Posted by: Acronym Jim | December 8, 2009 4:47 PM
Are we certain this wasn't a typo? Perhaps it's supposed to be "Professor of Theatrical Medicine." You know, medicine that relies heavily on props, staging, clever prose and suspension of disbelief.
Posted by: DaveW | December 8, 2009 5:57 PM
For some reason I first read Genospirituality as Gynospirituality.
Imagine my disapointment.
Posted by: bonze blayk
|
December 8, 2009 6:02 PM
It's an old title.
Posted by: DaveH_of_Lundun | December 8, 2009 6:20 PM
@shonny #77,
Er, your exuberance is commendable, but I think you're getting carried away. "Private" does not mean "Mickey Mouse".
As a teaching institution, The University of Bucks is perfectly respectable.
Posted by: VegeBrain | December 8, 2009 6:29 PM
Let me see if I have this correct. Bruce G. Charlton does a bunch of sleazy and corrupt journalism, PZ Meyers calls him on it, and then Charlton isn't happy about it?
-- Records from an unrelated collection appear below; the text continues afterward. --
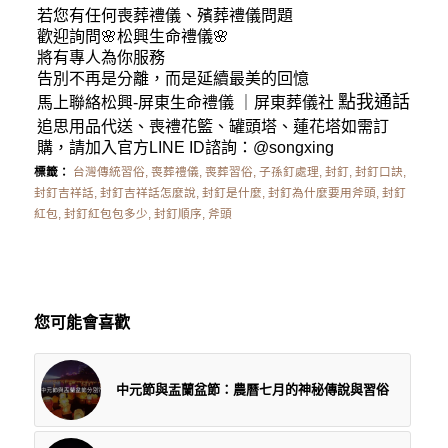
若您有任何
喪葬禮儀
、殯葬禮儀問題
歡迎詢問🌸松興
生命禮儀
🌸
將有專人為你服務
告別不再是分離，而是延續最美的回憶
點我通話
馬上聯絡松興-
屏東生命禮儀
｜
屏東葬儀社
追思用品代送、喪禮花籃、罐頭塔、蓮花塔如需訂
購，請加入官方LINE ID諮詢：
@songxing
標籤：
台灣傳統習俗
,
喪葬禮儀
,
喪葬習俗
,
子孫釘處理
,
封釘
,
封釘口訣
,
封釘吉祥話
,
封釘吉祥話怎麼說
,
封釘是什麼
,
封釘為什麼要用斧頭
,
封釘
紅包
,
封釘紅包包多少
,
封釘順序
,
斧頭
您可能會喜歡
中元節與盂蘭盆節：農曆七月的神秘傳說與習俗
Well, when the little kid pointed out that the emperor's wang was waggling in the wind the emperor didn't like the little kid either.
Posted by: 'Tis Himself, Quel Dommage
|
December 8, 2009 6:31 PM
No, bonze, theoretical medicine is "I think you've got a broken ankle and I think this is how to fix it, I think."
Posted by: bonze blayk
|
December 8, 2009 8:10 PM
'Tis Himself #83
Spoken like a true... economist.
Posted by: herr doktor bimler | December 8, 2009 10:23 PM
This concept of "Openness" is kind of creepy
It's one of the "Big Five" higher-order factors that were dreamed up in the factor-factor school of personality psychology, as supposedly the best framework for quantifying an individual's personality. Big-Five theorising is the contemporary version of phrenology but I'm biassed.
Comment #52 cites Charlton as talking about Neuroticism and "conscientious personality" -- two more of the B5 -- so evidently he's gone a fair bit of the way down that particular rabbit-hole.
Posted by: herr doktor bimler | December 8, 2009 10:32 PM
As someone mentioned on an earlier thread, Ben Goldacre and "Bad Science" have had a number of run-ins with "Medical Hypotheses", must recently over the editor's decision to run a piece of AIDS-denialism.
According to the Wikipedia article on MedHyp, Charlton is only its second editor. The first was its founder, an evening-primrose snake-oil salesman who started it off to give himself the credibility and the list of publications that he couldn't get from the medical establishment.
Posted by: Blair | December 8, 2009 11:23 PM
"But if Bruce G Charlton were PZ Myers, he'd be rude and scathing and cruel, and would feel no need to apologize for publicizing the follies of a Clever Silly.
And if PZ Myers were Bruce G Charlton…oh, bleh. I don't even want to think about it."
That reminds me of this -
http://www.youtube.com/watch?v=mII6-IyaT3o
Posted by: tif | December 9, 2009 7:01 AM
This Charlton guy often post here at scienceblogs under the monicker "bgc"; however it's mostly in Razib's neck of the woods.